The Supreme Court has announced its decision to hear an appeal lodged by Starbucks concerning an ongoing dispute with the National Labor Relations Board (NLRB) related to workers’ attempts to unionize at a Memphis, Tennessee store. This case stands as a focal point in the overarching, two-year endeavor to unionize Starbucks’ corporate-owned establishments across the United States.
The genesis of the legal wrangling dates back to February 2022 when Starbucks terminated seven employees in Memphis, ostensibly due to safety concerns. The company contended that these employees violated protocol by reopening the store after closing hours, allowing non-employees, including a television crew, to enter and freely move within the premises.
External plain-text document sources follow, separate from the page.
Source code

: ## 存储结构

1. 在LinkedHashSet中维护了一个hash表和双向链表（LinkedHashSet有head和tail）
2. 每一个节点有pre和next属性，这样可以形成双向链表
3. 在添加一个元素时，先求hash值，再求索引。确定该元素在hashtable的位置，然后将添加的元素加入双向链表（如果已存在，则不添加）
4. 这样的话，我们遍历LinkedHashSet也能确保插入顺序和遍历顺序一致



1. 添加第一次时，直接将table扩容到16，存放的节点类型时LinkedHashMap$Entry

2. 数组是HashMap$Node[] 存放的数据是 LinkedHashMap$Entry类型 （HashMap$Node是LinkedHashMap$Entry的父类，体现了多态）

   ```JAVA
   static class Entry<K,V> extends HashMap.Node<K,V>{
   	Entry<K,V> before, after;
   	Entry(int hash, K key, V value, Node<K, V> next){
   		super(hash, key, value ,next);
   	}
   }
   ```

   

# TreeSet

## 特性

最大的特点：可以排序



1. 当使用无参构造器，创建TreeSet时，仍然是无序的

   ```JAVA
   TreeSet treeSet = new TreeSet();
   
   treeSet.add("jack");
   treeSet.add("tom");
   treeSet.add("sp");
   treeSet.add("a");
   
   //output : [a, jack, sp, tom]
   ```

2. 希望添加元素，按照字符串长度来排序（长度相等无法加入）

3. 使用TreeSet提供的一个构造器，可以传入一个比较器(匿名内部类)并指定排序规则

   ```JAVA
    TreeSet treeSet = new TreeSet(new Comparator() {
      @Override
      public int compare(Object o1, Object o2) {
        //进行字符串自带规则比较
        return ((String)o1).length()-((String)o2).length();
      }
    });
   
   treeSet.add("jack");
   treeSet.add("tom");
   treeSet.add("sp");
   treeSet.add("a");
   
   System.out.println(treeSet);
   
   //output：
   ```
Contrarily, the NLRB asserted that Starbucks unlawfully impeded workers’ organizational rights and contended that the store habitually permitted employee gatherings post-closure. Consequently, the NLRB sought an immediate injunction from a federal judge mandating Starbucks to reinstate the terminated workers.
In a pivotal ruling in August 2022, a federal judge sided with the NLRB, compelling Starbucks to reinstate the workers. This decision found affirmation in the Sixth U.S. Circuit Court of Appeals. Starbucks, dissatisfied with the outcome, escalated the matter to the Supreme Court, challenging the standard employed by lower courts when issuing orders amidst labor disputes.
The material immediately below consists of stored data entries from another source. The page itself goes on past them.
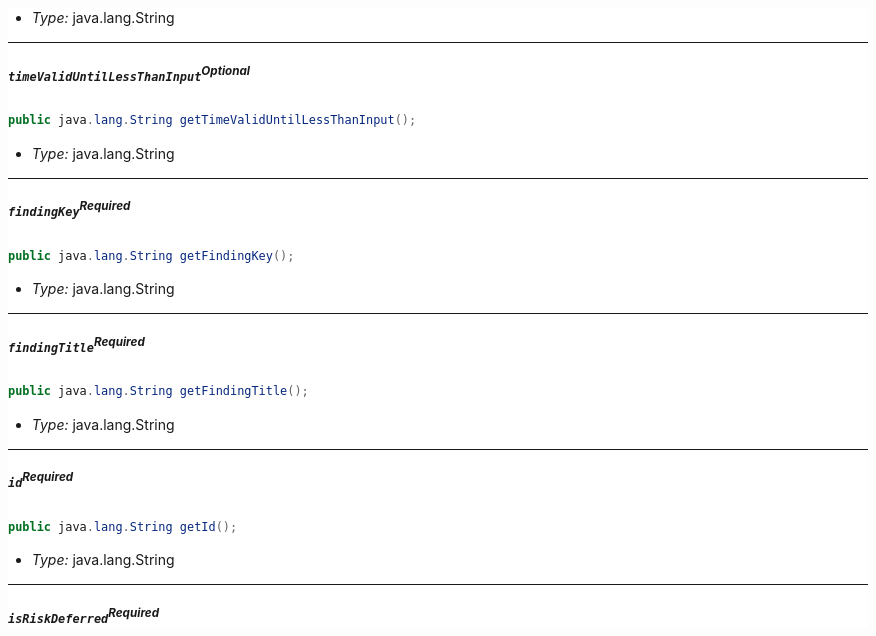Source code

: - *Type:* java.lang.String

---

##### `timeValidUntilLessThanInput`<sup>Optional</sup> <a name="timeValidUntilLessThanInput" id="rhizo-co-terraform-provider-oci.dataOciDataSafeSecurityAssessmentFindingsChangeAuditLogs.DataOciDataSafeSecurityAssessmentFindingsChangeAuditLogs.property.timeValidUntilLessThanInput"></a>

```java
public java.lang.String getTimeValidUntilLessThanInput();
```

- *Type:* java.lang.String

---

##### `findingKey`<sup>Required</sup> <a name="findingKey" id="rhizo-co-terraform-provider-oci.dataOciDataSafeSecurityAssessmentFindingsChangeAuditLogs.DataOciDataSafeSecurityAssessmentFindingsChangeAuditLogs.property.findingKey"></a>

```java
public java.lang.String getFindingKey();
```

- *Type:* java.lang.String

---

##### `findingTitle`<sup>Required</sup> <a name="findingTitle" id="rhizo-co-terraform-provider-oci.dataOciDataSafeSecurityAssessmentFindingsChangeAuditLogs.DataOciDataSafeSecurityAssessmentFindingsChangeAuditLogs.property.findingTitle"></a>

```java
public java.lang.String getFindingTitle();
```

- *Type:* java.lang.String

---

##### `id`<sup>Required</sup> <a name="id" id="rhizo-co-terraform-provider-oci.dataOciDataSafeSecurityAssessmentFindingsChangeAuditLogs.DataOciDataSafeSecurityAssessmentFindingsChangeAuditLogs.property.id"></a>

```java
public java.lang.String getId();
```

- *Type:* java.lang.String

---

##### `isRiskDeferred`<sup>Required</sup> <a name="isRiskDeferred" id="rhizo-co-terraform-provider-oci.dataOciDataSafeSecurityAssessmentFindingsChangeAuditLogs.DataOciDataSafeSecurityAssessmentFindingsChangeAuditLogs.property.isRiskDeferred"></a>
The crux of the legal matter revolves around the criteria courts should employ when deciding whether to issue orders against businesses embroiled in labor disputes. Starbucks contends that the lower courts, in this instance, applied a lenient standard, whereas other federal courts have adopted a more stringent approach. The company articulated its position, stating, “We are pleased the Supreme Court has decided to consider our request to level the playing field for all U.S. employers.”
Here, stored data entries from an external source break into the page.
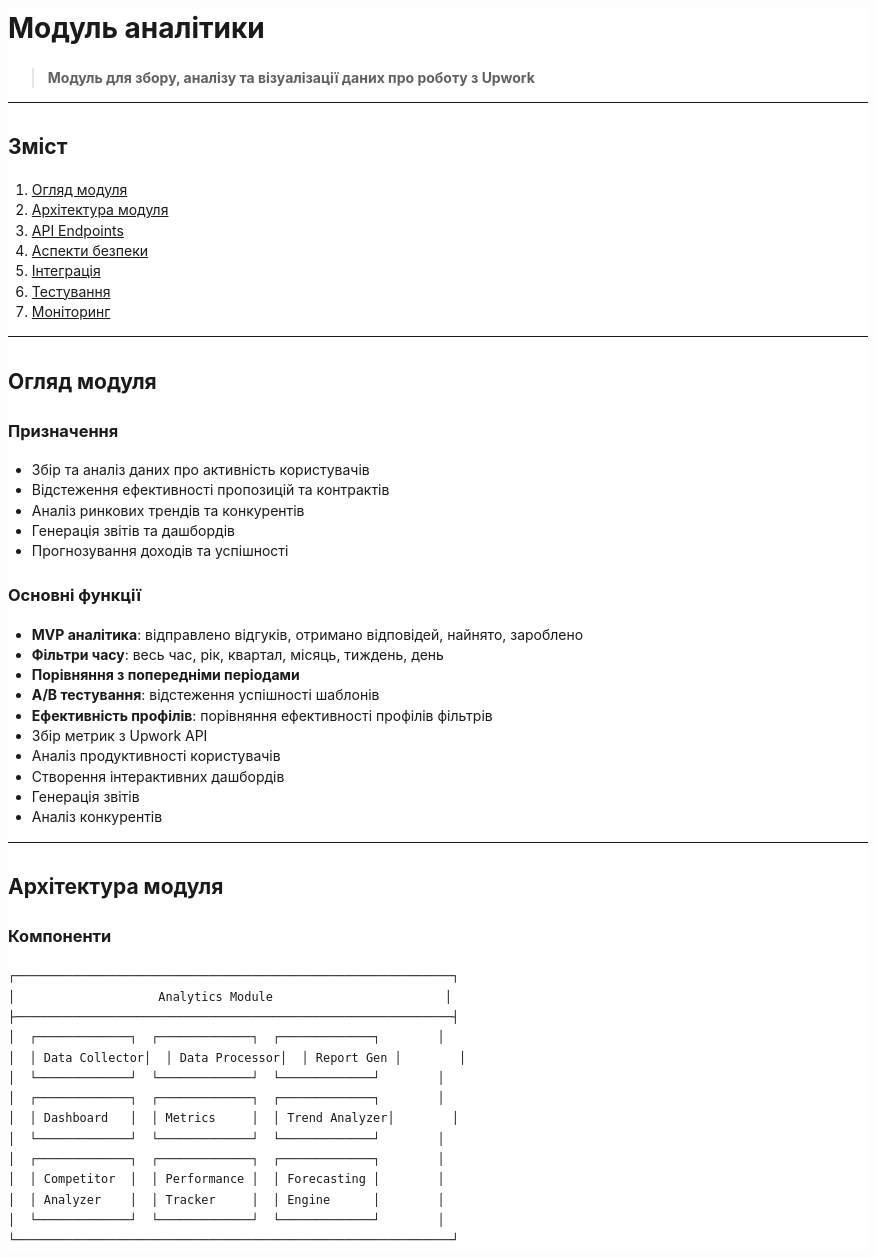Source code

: # Модуль аналітики

> **Модуль для збору, аналізу та візуалізації даних про роботу з Upwork**

---

## Зміст

1. [Огляд модуля](#огляд-модуля)
2. [Архітектура модуля](#-архітектура-модуля)
3. [API Endpoints](#-api-endpoints)
4. [Аспекти безпеки](#аспекти-безпеки)
5. [Інтеграція](#інтеграція)
6. [Тестування](#тестування)
7. [Моніторинг](#моніторинг)

---

## Огляд модуля

### Призначення
- Збір та аналіз даних про активність користувачів
- Відстеження ефективності пропозицій та контрактів
- Аналіз ринкових трендів та конкурентів
- Генерація звітів та дашбордів
- Прогнозування доходів та успішності

### Основні функції
- **MVP аналітика**: відправлено відгуків, отримано відповідей, найнято, зароблено
- **Фільтри часу**: весь час, рік, квартал, місяць, тиждень, день
- **Порівняння з попередніми періодами**
- **A/B тестування**: відстеження успішності шаблонів
- **Ефективність профілів**: порівняння ефективності профілів фільтрів
- Збір метрик з Upwork API
- Аналіз продуктивності користувачів
- Створення інтерактивних дашбордів
- Генерація звітів
- Аналіз конкурентів

---

## Архітектура модуля

### Компоненти

```
┌─────────────────────────────────────────────────────────────┐
│                    Analytics Module                        │
├─────────────────────────────────────────────────────────────┤
│  ┌─────────────┐  ┌─────────────┐  ┌─────────────┐        │
│  │ Data Collector│  │ Data Processor│  │ Report Gen │        │
│  └─────────────┘  └─────────────┘  └─────────────┘        │
│  ┌─────────────┐  ┌─────────────┐  ┌─────────────┐        │
│  │ Dashboard   │  │ Metrics     │  │ Trend Analyzer│        │
│  └─────────────┘  └─────────────┘  └─────────────┘        │
│  ┌─────────────┐  ┌─────────────┐  ┌─────────────┐        │
│  │ Competitor  │  │ Performance │  │ Forecasting │        │
│  │ Analyzer    │  │ Tracker     │  │ Engine      │        │
│  └─────────────┘  └─────────────┘  └─────────────┘        │
└─────────────────────────────────────────────────────────────┘
```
Conversely, Workers United, the union spearheading efforts to organize Starbucks workers, alleges that Starbucks seeks to undermine the NLRB’s ability to hold companies accountable. Emphasizing the alleged violation of federal law, Workers United stated, “There’s no doubt that Starbucks broke federal law by firing workers in Memphis for joining together in a union.”
Notably, the Memphis store eventually voted to unionize, joining a growing cohort of at least 370 Starbucks stores that have opted for unionization since late 2021. The Supreme Court’s forthcoming deliberations on this appeal hold broader implications for labor relations in the United States.